- The emblem (mon) of the Ukita clan
- Home province: Bizen Province
- Final ruler: Ukita Hideie
- Ruled until: 1600

= Ukita clan =

Japanese samurai clan

The Ukita clan (宇喜多氏, Ukita-shi) was a Japanese samurai clan of daimyo. The Ukita clan ruled Bizen Province and Bingo Province during the late Sengoku period.

==History==
The Ukita were a local samurai clan in Bizen that became powerful daimyo when Ukita Naoie was head of the clan. Ukita Hideie became one of Toyotomi Hideyoshi's five great senior retainers called Gotairō (Council of Five Elders), which took stewardship over Hideyoshi's infant son Hideyori upon Hideyoshi's death in 1598. After friction between Hideyoshi's retainers Ishida Mitsunari and Tokugawa Ieyasu led to the Battle of Sekigahara, Hideie sided with Mitsunari as part of the Western Army.
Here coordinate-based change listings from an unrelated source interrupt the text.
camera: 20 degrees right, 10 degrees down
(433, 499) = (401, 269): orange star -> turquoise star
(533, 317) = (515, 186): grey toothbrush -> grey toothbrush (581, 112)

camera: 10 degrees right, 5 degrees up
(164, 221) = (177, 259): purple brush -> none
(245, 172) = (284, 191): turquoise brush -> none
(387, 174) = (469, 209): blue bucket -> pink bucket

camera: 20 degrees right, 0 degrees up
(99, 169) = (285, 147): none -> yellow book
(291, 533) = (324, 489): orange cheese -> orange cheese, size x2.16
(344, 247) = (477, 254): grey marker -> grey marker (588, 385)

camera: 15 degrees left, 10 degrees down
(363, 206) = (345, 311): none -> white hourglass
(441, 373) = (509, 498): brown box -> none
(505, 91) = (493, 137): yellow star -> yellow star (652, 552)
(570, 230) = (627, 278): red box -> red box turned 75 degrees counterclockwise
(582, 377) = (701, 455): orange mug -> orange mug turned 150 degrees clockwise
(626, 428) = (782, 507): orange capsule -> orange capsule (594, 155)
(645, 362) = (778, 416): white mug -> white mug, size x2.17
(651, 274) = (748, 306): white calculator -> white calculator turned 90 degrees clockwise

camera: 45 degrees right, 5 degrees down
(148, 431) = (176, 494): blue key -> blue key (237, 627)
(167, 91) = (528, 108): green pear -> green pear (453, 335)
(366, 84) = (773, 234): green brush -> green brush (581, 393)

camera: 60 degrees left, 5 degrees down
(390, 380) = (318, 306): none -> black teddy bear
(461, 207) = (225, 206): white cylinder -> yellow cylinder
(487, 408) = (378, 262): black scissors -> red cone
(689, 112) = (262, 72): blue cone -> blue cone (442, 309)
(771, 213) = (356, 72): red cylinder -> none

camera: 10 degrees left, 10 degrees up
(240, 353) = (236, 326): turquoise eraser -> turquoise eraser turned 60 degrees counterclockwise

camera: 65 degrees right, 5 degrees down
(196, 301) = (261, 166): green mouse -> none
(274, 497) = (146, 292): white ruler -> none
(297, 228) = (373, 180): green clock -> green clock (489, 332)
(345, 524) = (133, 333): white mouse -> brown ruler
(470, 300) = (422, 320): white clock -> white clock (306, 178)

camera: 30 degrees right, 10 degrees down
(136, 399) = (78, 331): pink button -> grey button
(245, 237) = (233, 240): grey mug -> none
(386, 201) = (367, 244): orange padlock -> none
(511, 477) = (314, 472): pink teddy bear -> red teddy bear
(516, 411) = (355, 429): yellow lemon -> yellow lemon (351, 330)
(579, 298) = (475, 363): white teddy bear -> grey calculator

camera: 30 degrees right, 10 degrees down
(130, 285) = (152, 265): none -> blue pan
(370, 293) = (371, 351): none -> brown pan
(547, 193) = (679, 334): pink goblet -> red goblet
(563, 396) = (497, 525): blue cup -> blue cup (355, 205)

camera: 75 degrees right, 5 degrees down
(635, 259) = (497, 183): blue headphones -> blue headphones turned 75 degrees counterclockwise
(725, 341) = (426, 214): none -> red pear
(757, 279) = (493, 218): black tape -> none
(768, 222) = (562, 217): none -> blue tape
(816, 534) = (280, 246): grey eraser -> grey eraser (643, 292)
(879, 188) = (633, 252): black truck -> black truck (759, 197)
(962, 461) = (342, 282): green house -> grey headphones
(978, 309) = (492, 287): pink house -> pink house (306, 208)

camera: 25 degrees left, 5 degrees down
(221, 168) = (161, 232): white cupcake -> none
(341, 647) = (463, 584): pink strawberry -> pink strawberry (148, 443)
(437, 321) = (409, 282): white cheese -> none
After the Western Army's defeat, the Tokugawa clan abolished the Ukita clan and Hideie was sentenced to exile on Hachijō-jima.

==Clan heads==
1. Ukita Muneie
2. Ukita Hisaie
3. Ukita Yoshiie
4. Ukita Okiie
5. Ukita Naoie
6. Ukita Hideie

==Notable retainers==
- Ukita Haruie
- Ukita Tadaie: Naoie's younger brother.
- Togawa Hideyasu : He was a senior retainer of Naoie. His mother was a wet nurse of Naoie's younger brother Ukita Tadaie.
- Togawa Michiyasu : Togawa Hideyasu's son. He founded Niwase Domain after the Battle of Sekigahara
- Osafune Sadachika
- Oka Ietoshi
- Hanabusa Masayuki : He was a senior retainer.
- Hanbusa Masanari : Hanabusa Masayuki's son.
- Akashi Yukikatsu
- Akashi Takenori : His wife was Ukita Hideie's sister.